Snow in Midwest leads to fatal 25-vehicle pileup

Woman in Utah a storm fatality after trying to walk from stuck car

By Margery Beck

Associated Press

Published: Thursday, Dec. 20 2012 3:42 p.m. MST

Snow clearing crews in Pine Island, Minn were out early trying to clear roads before morning commuters headed to work on Thursday, Dec. 20, 2012. The first major snowstorm of the season began its slow eastward march across the Midwest early Thursday, creating treacherous driving conditions and threatening to disrupt some of the nation's busiest airports ahead of the holiday weekend.

Associated Press

DES MOINES, Iowa — The first widespread snowstorm of the season crawled across the Midwest on Thursday, with whiteout conditions stranding holiday travelers and sending drivers sliding over slick roads — including into a fatal 25-vehicle pileup in Iowa.

The storm, which dumped a foot of snow in parts of Iowa and Wisconsin, was part of a system that began in the Rockies earlier in the week before trekking into the Midwest. It was expected to move across the Great Lakes overnight before moving into Canada.

The storm led airlines to cancel or delay about 1,000 flights ahead of the Christmas holiday — relatively few compared to past big storms.

On the southern edge of the system, tornadoes destroyed several homes in Arkansas and peeled the roofs from buildings, toppled trucks and blew down oak trees and limbs Alabama.

In Iowa, drivers were blinded by blowing snow and didn't see vehicles that had slowed or stopped on Interstate 35 about 60 miles north of Des Moines, state police said.
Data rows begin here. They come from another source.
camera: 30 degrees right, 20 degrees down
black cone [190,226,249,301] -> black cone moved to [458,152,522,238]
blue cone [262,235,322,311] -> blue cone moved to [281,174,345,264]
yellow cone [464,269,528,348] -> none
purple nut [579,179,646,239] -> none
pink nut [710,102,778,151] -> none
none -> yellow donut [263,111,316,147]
A chain reaction of crashes involving semitrailers and passenger cars closed down a section of the highway. At least one person was killed.

"It's time to listen to warnings and get off the road," said Iowa State Patrol Col. David Garrison.
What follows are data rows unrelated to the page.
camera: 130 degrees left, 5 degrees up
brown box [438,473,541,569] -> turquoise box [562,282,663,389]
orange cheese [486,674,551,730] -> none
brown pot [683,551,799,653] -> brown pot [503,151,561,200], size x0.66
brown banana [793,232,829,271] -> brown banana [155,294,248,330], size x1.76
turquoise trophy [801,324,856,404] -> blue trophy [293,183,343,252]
Thomas Shubert, a clerk at a store in Gretna near Omaha, Neb., said his brother drove him to work in his truck, but some of his neighbors weren't so fortunate.

"I saw some people in my neighborhood trying to get out. They made it a few feet, and that was about it," Shubert said.

Along with Thursday's fatal accident in Iowa, the storm was blamed for road deaths in Nebraska, Kansas and Wisconsin. In southeastern Utah, a woman who tried to walk for help after her car became stuck in snow died Tuesday night.

The heavy, wet snow made some unplowed streets in Des Moines nearly impossible to navigate in anything other than a four-wheel drive vehicle. Even streets that had been plowed were snow-packed and slippery. Eight jackknifed semitrailers were reported on a section of Interstate 80 east of the city.

The storm made travel difficult from Kansas to Wisconsin, forcing road closures, including part of Interstate 29 in northern Missouri and a 120-mile stretch of Interstate 35 from Ames, Iowa through Albert Lea, Minn. A section of Interstate 80 in Nebraska that was closed from Wednesday evening to Thursday afternoon. Iowa and Wisconsin activated National Guard troops to help rescue stranded drivers.

Those who planned to fly before the Christmas holiday didn't fare much better.

Shanna Tinsley, 17, and Nicole Latimer, 20, were both headed to the Kansas City area to see their families for the holiday when their flight Thursday morning out of Milwaukee's General Mitchell International Airport was canceled. Neither cared about a white Christmas, and were hoping to get on another flight later in the day.

"It would be cool I guess, but I'd rather be there than stuck without family with a white Christmas," Latimer said.

Added Tinsley, "Wisconsin is full of snow, you see it all the time."

In Chicago, commuters began Thursday with heavy fog and cold, driving rain, and forecasters said snow would hit by mid-afternoon.

Airlines delayed and canceled hundreds of flights out of Chicago's O'Hare and Midway international airports. Southwest Airlines canceled all of its flights at its Midway hub that were scheduled for after 4:30 p.m. Airlines were waiving fees for customers impacted by the storm who wanted to change their flights.

The cancellations were getting a lot of attention because the storm came just a few days before Christmas. But Daniel Baker, CEO of flight tracking service FlightAware.com called it "a relatively minor event in the overall scheme of things."